No extant members of Archelosauria are known to be long-distance hunters, though various bird species may employ speedy pursuit predation. Living crocodilians and carnivorous turtles are specialized ambush predators and rarely if ever chase prey over great distances.

Within Squamata, varanid lizards possess a well developed ventricular septum that completely separates the pulmonary and systemic sides of the circulatory system during systole—this unique heart structure allows varanids to run faster over longer distances than other lizards. They also utilize a forked tongue to track injured prey over large distances after a failed ambush. Several monitor lizard species such as Komodo dragons also utilize venom to ensure the death of their prey.

== Extinct species ==

Sprawling and erect hip joints - horizontal

Little evidence exists for endurance hunting in extinct species, though potential candidates include the dire wolf Aenocyon dirus due to its similar body shape to modern grey wolves.

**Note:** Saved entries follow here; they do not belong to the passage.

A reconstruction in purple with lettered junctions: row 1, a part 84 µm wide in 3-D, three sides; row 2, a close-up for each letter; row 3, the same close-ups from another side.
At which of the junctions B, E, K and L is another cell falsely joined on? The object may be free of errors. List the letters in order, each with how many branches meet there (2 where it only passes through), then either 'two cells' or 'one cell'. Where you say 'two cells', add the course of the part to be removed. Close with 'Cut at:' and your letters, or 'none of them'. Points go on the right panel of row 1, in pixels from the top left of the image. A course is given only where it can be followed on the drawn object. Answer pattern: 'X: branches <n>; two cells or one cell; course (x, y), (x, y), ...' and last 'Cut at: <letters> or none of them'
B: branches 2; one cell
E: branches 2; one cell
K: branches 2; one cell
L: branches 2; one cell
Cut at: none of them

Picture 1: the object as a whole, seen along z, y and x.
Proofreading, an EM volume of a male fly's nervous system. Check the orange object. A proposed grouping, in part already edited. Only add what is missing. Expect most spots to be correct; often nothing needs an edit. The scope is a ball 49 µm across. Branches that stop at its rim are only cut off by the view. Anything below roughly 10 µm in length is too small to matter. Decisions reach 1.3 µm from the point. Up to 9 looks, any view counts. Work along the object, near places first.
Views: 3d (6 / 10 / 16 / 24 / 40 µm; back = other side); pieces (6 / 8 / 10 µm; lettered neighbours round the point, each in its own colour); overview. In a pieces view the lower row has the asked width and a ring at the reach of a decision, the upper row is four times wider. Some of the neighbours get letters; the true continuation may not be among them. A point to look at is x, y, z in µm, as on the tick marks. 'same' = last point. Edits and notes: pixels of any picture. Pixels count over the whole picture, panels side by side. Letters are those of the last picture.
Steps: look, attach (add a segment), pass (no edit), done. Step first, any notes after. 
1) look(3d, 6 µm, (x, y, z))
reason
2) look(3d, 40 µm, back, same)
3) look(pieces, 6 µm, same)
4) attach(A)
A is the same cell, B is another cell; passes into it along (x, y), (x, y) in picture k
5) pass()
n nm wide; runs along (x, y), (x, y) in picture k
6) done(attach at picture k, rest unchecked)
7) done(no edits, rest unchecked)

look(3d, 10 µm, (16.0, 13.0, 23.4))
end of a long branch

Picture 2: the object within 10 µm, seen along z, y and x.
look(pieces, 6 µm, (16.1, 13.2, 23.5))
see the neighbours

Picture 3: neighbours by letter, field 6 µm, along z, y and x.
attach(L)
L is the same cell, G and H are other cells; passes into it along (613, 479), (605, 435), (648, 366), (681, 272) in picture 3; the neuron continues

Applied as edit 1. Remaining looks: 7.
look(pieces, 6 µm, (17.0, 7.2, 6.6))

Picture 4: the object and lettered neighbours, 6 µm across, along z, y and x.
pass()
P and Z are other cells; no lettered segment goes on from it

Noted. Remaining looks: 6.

Non-avian theropod dinosaurs such as derived tyrannosauroids and troodontids display cursorial adaptions which may have allowed for long-distance running. Derived theropods may have also had an avian style flow-through lung, allowing for highly efficient oxygen exchange.

Some non-mammalian theriodonts may have been capable of running relatively long distances due to their limbs having an erect stance as opposed to the sprawling stance of contemporary synapsids and reptiles.